Friday, June 29, 2012

Texas Republicans: Thinking is Bad?

I don't usually spend a lot of time reading the Democratic or Republican party platforms in states across the Great US of A, but the Texas Republican platform is getting a lot of attention this week.

The education plank in particular is inspiring a lot of critical thinking. That's because the plank calls for a ban on critical thinking in public school education.

Sometimes, politicians have
um, interesting educational ideas.  
Some updates coming through indicate this is all a mistake, that the Texas Republicans didn't actually want the ban on critical thinking on their platform. It got there by accident, according to Talking Points Memo.  I'm not sure how you accidentally do something like that, but these things do happen. And the fact that some people hate critical thinking is really worrisome.

Here's what the platform said:

"Knowledge-Based Education – We oppose the teaching of Higher Order Thinking Skills (HOTS) (values clarification), critical thinking skills and similar programs that are simply a relabeling of Outcome-Based Education (OBE) (mastery learning) which focus on behavior modification and have the purpose of challenging the student’s fixed beliefs and undermining parental authority."

Maybe I'm misunderstanding it all here, but isn't critical thinking part of life? We don't go through life by rote, just doing exactly what we always have, because the situation always changes. Taken to its logical extreme, if I avoided critical thinking, I wouldn't put a coat on during a December cold wave because I didn't wear one in July. 

Why make a decision based on changing conditions?

I see the people who wrote this thing worry that critical thinking would challenge the students fixed beliefs.  In some cases, shouldn't some, but not all of people's fixed beliefs change? 

Again, taken to its logical, weird conclusion, a kid who believes in the Easter Bunny at age three should continue to do so throughout life? Our beliefs inevitably change when we're confronted with new evidence. Should students not be exposed to any new evidence about anything, anywhere?

I wonder if the Republicans who wrote this are conflating critical thinking with rebellion. Critical thinking to me means you examine what you believe, and if it makes sense, it reinforces, not diminishes your beliefs.

And if it doesn't make sense, you make some adjustments.

True, nobody wants kids demanding WHY???  to every simple instruction.  But to stay competitive in the world, don't we want people to think through things, to figure out how problems develop and how to fix them.

A sure path to failure is to say, "But that's the way we've always done things."

Or do we want a society that has everybody just working menial jobs?  Because anything that takes skill means whoever's doing the task has to think critically.

The Texas education platform isn't the only oddball educational ideae floating out there. Politicians are always offering up novel solutions to education shortcomings.

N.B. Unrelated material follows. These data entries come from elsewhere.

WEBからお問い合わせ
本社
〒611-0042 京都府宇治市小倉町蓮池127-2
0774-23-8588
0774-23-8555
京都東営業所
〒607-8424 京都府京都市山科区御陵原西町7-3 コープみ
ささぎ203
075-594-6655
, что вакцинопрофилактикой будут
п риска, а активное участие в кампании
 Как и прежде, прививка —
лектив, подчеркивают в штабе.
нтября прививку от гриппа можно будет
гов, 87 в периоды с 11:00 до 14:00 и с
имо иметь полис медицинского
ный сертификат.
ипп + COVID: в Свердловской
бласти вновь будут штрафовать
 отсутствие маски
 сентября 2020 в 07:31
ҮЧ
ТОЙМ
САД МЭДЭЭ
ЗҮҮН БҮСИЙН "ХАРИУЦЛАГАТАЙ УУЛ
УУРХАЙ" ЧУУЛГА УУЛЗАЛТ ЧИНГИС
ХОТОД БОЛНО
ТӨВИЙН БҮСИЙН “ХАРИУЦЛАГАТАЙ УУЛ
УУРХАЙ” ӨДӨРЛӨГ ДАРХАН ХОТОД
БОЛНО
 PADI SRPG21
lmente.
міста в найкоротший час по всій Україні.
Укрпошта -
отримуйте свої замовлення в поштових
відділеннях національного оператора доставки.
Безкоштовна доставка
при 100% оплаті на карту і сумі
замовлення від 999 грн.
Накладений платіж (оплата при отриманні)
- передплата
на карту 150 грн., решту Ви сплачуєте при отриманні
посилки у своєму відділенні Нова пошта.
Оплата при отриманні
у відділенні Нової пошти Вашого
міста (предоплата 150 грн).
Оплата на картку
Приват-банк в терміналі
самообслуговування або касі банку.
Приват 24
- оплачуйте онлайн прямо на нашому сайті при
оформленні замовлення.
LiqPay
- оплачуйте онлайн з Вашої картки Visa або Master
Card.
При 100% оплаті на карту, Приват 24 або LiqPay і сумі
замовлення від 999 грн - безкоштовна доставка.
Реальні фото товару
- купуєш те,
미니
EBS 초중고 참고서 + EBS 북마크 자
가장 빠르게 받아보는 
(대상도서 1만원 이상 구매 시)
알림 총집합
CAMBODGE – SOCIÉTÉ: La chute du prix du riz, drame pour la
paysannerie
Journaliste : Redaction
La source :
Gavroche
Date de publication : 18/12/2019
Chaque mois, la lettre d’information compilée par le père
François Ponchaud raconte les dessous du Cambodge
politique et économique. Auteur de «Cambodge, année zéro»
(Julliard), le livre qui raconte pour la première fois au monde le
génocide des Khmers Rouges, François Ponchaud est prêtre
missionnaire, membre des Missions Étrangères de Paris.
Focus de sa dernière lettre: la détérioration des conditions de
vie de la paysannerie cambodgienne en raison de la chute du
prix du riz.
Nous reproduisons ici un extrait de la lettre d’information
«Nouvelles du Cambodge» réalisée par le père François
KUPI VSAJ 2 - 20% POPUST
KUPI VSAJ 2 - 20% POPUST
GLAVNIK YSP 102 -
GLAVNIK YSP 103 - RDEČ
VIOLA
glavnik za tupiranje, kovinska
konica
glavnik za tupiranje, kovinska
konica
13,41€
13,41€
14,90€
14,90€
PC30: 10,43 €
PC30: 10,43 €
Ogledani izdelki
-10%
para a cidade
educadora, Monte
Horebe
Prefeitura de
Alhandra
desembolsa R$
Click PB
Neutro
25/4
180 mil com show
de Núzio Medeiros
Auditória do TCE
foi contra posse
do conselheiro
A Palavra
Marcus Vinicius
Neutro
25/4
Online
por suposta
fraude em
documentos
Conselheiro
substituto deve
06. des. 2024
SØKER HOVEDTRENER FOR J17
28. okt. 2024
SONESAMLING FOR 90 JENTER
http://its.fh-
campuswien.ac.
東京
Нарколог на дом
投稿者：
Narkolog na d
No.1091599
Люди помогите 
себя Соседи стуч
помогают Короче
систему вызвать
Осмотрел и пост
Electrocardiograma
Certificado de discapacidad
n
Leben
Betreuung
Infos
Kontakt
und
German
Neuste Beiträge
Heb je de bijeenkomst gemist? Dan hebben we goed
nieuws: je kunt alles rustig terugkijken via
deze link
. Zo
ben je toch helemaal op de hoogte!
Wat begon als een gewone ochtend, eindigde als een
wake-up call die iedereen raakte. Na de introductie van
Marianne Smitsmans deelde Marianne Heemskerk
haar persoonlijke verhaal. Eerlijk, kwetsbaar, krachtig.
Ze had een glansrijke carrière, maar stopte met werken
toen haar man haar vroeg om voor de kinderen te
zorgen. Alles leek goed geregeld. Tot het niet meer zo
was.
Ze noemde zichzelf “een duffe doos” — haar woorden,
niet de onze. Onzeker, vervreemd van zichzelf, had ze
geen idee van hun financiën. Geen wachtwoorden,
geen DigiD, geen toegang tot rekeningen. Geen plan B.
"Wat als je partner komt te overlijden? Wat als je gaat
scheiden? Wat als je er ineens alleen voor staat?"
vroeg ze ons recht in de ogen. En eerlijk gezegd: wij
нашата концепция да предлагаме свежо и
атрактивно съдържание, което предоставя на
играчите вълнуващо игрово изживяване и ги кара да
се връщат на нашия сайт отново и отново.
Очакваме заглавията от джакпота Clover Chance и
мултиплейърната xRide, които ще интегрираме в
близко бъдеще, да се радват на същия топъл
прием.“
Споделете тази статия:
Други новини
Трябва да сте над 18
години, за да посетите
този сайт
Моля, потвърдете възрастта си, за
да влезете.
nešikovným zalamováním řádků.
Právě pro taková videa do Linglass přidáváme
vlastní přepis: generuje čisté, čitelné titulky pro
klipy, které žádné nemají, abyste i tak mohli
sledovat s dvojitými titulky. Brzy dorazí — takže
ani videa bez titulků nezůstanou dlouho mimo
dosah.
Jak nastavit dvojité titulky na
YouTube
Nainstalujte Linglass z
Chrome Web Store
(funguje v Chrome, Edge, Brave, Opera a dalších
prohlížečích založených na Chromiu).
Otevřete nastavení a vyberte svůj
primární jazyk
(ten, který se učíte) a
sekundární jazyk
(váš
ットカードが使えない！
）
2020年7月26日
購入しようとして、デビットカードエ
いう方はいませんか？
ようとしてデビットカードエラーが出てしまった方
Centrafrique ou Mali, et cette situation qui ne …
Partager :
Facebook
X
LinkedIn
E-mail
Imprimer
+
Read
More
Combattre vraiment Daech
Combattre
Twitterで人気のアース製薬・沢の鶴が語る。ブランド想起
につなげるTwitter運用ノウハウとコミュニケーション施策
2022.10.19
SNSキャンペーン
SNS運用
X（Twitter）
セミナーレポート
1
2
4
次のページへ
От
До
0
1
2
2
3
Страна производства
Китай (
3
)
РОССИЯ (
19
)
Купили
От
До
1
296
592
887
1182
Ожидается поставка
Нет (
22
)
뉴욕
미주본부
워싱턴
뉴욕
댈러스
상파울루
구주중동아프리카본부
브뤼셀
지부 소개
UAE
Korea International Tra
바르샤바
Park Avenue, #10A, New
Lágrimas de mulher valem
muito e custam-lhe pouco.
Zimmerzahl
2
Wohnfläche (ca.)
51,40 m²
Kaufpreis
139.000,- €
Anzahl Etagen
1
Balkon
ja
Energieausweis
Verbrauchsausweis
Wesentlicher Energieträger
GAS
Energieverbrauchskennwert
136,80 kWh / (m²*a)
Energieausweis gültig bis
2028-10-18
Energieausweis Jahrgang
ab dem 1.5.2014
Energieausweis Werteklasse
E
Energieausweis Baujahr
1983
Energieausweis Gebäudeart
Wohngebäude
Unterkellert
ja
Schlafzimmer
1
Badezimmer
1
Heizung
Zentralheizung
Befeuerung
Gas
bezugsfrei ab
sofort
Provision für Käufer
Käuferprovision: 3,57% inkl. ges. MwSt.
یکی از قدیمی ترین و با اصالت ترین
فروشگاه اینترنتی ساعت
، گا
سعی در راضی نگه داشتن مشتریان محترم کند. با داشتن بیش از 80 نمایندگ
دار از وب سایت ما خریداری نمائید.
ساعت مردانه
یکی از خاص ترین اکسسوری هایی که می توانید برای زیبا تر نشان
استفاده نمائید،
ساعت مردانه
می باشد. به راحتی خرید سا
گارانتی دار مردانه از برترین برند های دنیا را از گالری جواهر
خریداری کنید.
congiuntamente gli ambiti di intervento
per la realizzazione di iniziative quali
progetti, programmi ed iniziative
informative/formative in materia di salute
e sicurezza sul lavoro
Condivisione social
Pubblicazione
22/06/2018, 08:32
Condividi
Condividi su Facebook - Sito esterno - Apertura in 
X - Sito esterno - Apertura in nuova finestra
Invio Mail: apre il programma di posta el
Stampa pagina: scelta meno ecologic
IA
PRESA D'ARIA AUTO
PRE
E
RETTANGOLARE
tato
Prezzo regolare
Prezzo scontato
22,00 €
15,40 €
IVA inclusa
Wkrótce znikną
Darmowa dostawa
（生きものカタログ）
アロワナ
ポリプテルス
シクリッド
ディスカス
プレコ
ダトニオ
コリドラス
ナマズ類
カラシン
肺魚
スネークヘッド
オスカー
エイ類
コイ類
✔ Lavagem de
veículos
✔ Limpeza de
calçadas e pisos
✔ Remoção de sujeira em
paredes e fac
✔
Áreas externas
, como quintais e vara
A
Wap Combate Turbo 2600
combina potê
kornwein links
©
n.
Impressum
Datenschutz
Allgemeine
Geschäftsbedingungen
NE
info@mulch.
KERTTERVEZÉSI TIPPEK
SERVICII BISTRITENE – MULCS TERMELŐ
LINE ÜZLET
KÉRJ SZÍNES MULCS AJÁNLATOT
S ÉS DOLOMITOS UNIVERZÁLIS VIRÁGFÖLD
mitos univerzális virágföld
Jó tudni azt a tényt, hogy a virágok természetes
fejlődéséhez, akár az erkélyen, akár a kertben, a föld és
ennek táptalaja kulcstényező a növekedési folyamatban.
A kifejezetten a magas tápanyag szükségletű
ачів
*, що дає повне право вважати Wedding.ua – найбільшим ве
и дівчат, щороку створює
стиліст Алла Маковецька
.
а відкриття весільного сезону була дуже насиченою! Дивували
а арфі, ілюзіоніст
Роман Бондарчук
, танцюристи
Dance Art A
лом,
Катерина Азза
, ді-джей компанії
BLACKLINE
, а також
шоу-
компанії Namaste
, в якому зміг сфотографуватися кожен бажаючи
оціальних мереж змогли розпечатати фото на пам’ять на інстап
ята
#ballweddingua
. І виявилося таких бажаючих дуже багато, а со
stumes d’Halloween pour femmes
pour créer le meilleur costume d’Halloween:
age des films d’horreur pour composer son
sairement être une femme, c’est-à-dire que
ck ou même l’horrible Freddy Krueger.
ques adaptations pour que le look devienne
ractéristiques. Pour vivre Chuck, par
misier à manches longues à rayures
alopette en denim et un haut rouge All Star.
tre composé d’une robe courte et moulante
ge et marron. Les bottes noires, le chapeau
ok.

A doozy came out of New Hampshire recently. According to the Laconia Daily Sun, a state legislator named Bob Kingsbury said a relatively high crime rate in Laconia is because they've instituted kindergarten, which takes kids away from their mothers too soon. 

Kingsbury said the crime rate would further be reduced if gun ownership went up and schools offered boxing classes and organized boxing as a school sport.

Also, some private schools, especially those run by Christian fundamentalists, say evolution is a myth. They cite the Loch Ness Monster as "proof" that dinosaurs coexist with us, so therefore, there was no evolution. 

It all makes you want to go home and put on a dunce cap.